(TASK INSTRUCTIONS) Every line of the material must be set down again without alteration.

(DATA LISTING)
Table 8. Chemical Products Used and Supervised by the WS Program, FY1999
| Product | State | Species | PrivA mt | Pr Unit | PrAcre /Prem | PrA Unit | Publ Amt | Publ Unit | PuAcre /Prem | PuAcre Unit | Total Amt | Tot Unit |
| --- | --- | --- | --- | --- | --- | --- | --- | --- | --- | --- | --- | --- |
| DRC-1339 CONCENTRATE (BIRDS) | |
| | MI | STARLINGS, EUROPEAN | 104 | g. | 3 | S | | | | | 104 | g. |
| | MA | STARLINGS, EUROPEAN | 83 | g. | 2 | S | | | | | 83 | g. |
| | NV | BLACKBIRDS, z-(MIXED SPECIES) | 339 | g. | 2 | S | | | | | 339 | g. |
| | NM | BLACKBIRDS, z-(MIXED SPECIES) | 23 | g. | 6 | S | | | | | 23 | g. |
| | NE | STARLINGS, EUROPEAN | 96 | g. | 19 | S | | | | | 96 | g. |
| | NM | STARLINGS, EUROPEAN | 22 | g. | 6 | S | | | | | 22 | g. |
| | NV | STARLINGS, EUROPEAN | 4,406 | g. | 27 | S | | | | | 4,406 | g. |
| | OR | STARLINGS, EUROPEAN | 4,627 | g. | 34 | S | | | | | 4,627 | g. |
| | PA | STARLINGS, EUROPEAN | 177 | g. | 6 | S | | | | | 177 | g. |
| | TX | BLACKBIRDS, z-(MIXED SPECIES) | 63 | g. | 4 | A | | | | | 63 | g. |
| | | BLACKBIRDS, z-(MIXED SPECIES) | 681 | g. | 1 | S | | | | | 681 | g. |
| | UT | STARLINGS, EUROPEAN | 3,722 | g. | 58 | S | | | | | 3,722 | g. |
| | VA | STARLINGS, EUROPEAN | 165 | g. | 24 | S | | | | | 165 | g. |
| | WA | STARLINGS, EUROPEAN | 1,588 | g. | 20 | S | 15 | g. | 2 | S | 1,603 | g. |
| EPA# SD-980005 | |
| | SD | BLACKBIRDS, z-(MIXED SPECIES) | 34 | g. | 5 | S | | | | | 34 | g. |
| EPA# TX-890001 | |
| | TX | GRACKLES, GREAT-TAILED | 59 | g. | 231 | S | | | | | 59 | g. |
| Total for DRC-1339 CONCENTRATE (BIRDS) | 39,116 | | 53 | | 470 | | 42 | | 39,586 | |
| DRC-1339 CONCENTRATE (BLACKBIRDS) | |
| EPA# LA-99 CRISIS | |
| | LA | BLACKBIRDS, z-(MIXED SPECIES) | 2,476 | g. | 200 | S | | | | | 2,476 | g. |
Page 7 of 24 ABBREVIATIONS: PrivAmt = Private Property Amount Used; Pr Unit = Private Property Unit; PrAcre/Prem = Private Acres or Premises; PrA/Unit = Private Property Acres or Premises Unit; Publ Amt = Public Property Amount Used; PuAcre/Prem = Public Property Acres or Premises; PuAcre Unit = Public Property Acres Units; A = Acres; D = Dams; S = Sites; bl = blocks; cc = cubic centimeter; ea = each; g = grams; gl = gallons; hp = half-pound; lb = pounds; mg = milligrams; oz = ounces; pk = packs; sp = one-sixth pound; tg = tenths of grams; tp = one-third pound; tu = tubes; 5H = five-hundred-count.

(TASK SOLUTION)
Table 8. Chemical Products Used and Supervised by the WS Program, FY1999
| Product | State | Species | PrivA mt | Pr Unit | PrAcre /Prem | PrA Unit | Publ Amt | Publ Unit | PuAcre /Prem | PuAcre Unit | Total Amt | Tot Unit |
| --- | --- | --- | --- | --- | --- | --- | --- | --- | --- | --- | --- | --- |
| DRC-1339 CONCENTRATE (BIRDS) | |
| | MI | STARLINGS, EUROPEAN | 104 | g. | 3 | S | | | | | 104 | g. |
| | MA | STARLINGS, EUROPEAN | 83 | g. | 2 | S | | | | | 83 | g. |
| | NV | BLACKBIRDS, z-(MIXED SPECIES) | 339 | g. | 2 | S | | | | | 339 | g. |
| | NM | BLACKBIRDS, z-(MIXED SPECIES) | 23 | g. | 6 | S | | | | | 23 | g. |
| | NE | STARLINGS, EUROPEAN | 96 | g. | 19 | S | | | | | 96 | g. |
| | NM | STARLINGS, EUROPEAN | 22 | g. | 6 | S | | | | | 22 | g. |
| | NV | STARLINGS, EUROPEAN | 4,406 | g. | 27 | S | | | | | 4,406 | g. |
| | OR | STARLINGS, EUROPEAN | 4,627 | g. | 34 | S | | | | | 4,627 | g. |
| | PA | STARLINGS, EUROPEAN | 177 | g. | 6 | S | | | | | 177 | g. |
| | TX | BLACKBIRDS, z-(MIXED SPECIES) | 63 | g. | 4 | A | | | | | 63 | g. |
| | | BLACKBIRDS, z-(MIXED SPECIES) | 681 | g. | 1 | S | | | | | 681 | g. |
| | UT | STARLINGS, EUROPEAN | 3,722 | g. | 58 | S | | | | | 3,722 | g. |
| | VA | STARLINGS, EUROPEAN | 165 | g. | 24 | S | | | | | 165 | g. |
| | WA | STARLINGS, EUROPEAN | 1,588 | g. | 20 | S | 15 | g. | 2 | S | 1,603 | g. |
| EPA# SD-980005 | |
| | SD | BLACKBIRDS, z-(MIXED SPECIES) | 34 | g. | 5 | S | | | | | 34 | g. |
| EPA# TX-890001 | |
| | TX | GRACKLES, GREAT-TAILED | 59 | g. | 231 | S | | | | | 59 | g. |
| Total for DRC-1339 CONCENTRATE (BIRDS) | 39,116 | | 53 | | 470 | | 42 | | 39,586 | |
| DRC-1339 CONCENTRATE (BLACKBIRDS) | |
| EPA# LA-99 CRISIS | |
| | LA | BLACKBIRDS, z-(MIXED SPECIES) | 2,476 | g. | 200 | S | | | | | 2,476 | g. |
Page 7 of 24 ABBREVIATIONS: PrivAmt = Private Property Amount Used; Pr Unit = Private Property Unit; PrAcre/Prem = Private Acres or Premises; PrA/Unit = Private Property Acres or Premises Unit; Publ Amt = Public Property Amount Used; PuAcre/Prem = Public Property Acres or Premises; PuAcre Unit = Public Property Acres Units; A = Acres; D = Dams; S = Sites; bl = blocks; cc = cubic centimeter; ea = each; g = grams; gl = gallons; hp = half-pound; lb = pounds; mg = milligrams; oz = ounces; pk = packs; sp = one-sixth pound; tg = tenths of grams; tp = one-third pound; tu = tubes; 5H = five-hundred-count.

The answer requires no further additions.